The government is considering empowering more ministries to issue takedown orders for social media content amid a rise in fake and misleading posts generated using AI.
The ministries of home affairs, external affairs, defence, and information and broadcasting may soon be allowed to issue content blocking orders to social media platforms under Section 69 (A) of the IT Act, 2000, Indian Express reported, citing sources.
SEBI may also be included as one of the agencies allowed to send takedown notices to social media companies for flagged content, especially as the market regulator has been very vocal about misleading financial information circulated by content creators online.
Currently, the power to issue content takedown notices rests with the IT ministry. With the proposed changes, companies like Meta and Google can expect to receive content removal requests from an array of ministries.
The government is holding inter-ministerial discussions with various stakeholders to iron out the details of the amendment to the IT Act, the report said.
Currently, Section 69 of the Act provides mechanisms to take down content that violates national security, or threatens India’s foreign policy. Nodal officers from various ministries collect information about content violating these norms and forward it to the IT ministry.
Parallely, under Section 79 (3)(b) of the IT Act, various ministries can issue blocking orders to online platforms directly, most commonly through the home ministry’s Sahyog portal. Government officials now feel that such decentralisation of content blocking powers should also happen under Section 69.
This would provide the IT ministry with some breathing space, as it is currently overwhelmed with takedown requests from nodal officers across government agencies.
The government has been trying to broaden its control over social media content, having last month reduced the takedown timeline to 2-3 hours from 24-36 hours earlier. Meta, which operates Facebook, Instagram and WhatsApp, raised concerns at the time that the norms might be “challenging” to comply with from an operational standpoint.
Concerns have also been raised about the platforms’ ability to properly review every piece of flagged content before removal, potentially leading to compliance with every request without internal checks.
Meta’s data earlier indicated that between January and June 2025, it took down three times as much content due to government orders as it did during the same period in 2023. In 2024, the government blocked a record 28,000 URLs across various social media platforms.
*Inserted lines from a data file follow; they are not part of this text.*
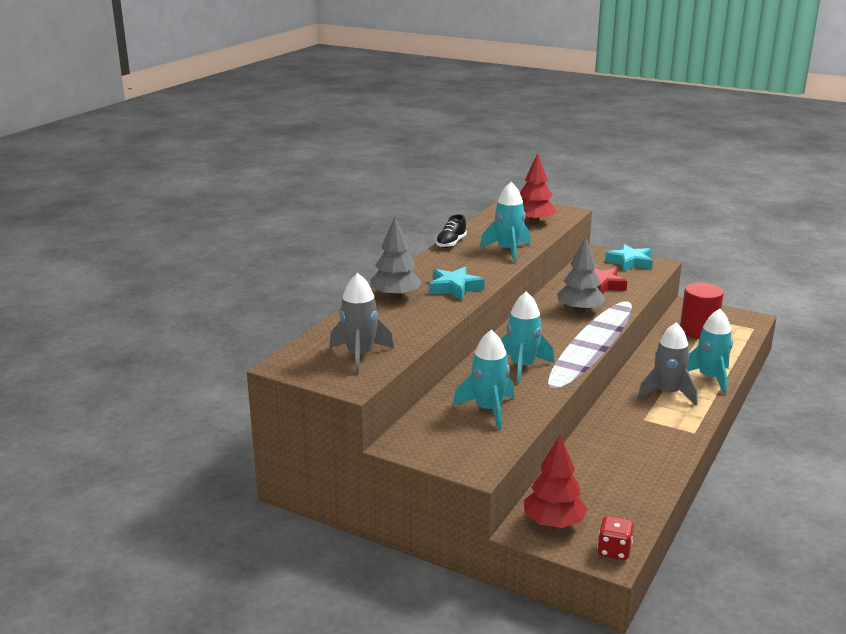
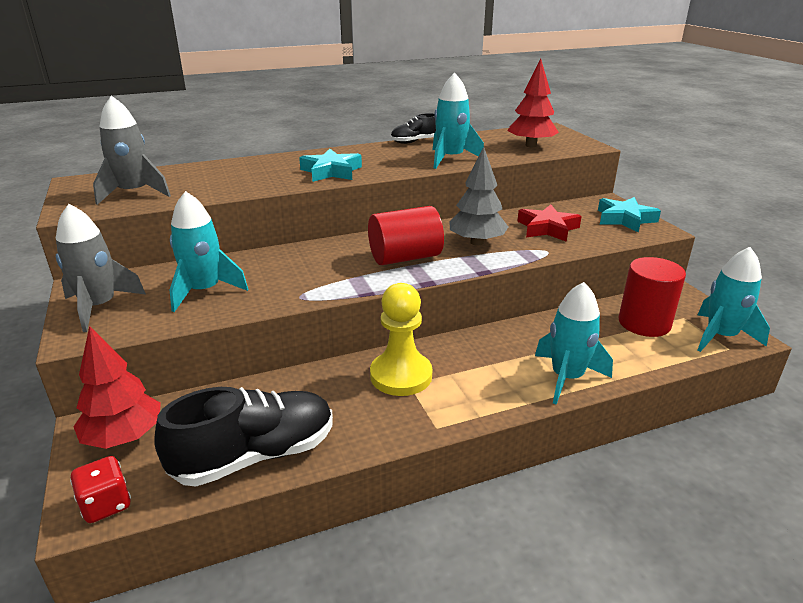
camera: 40 degrees right, 5 degrees up
grey tree [371,217,422,299] -> none
turquoise rocket [501,291,554,384] -> turquoise rocket moved to [697,247,770,352]
grey rocket [638,322,697,406] -> grey rocket moved to [56,204,146,332]
none -> black shoe [154,387,333,486]
none -> red cylinder [368,206,444,265]
none -> yellow pawn [370,283,432,396]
Anxieties surrounding social media content and its impact on users have become louder in recent months, especially with the rise of misleading AI content. X was heavily criticised earlier this year after it was flooded with morphed sexually explicit imagery created by its generative AI platform Grok. Additionally, states have been pushing to enforce blanket bans on social media access for minors.
The Karnataka government, earlier this month, issued a proposal to ban social media usage for those under 16 years of age. Andhra Pradesh followed with a similar proposal for under-13s. Goa is also mulling similar restrictions even as social media giants like Meta flag concerns that such blanket bans might push minors to explore more unregulated apps that might potentially be less safe and without any guardrails.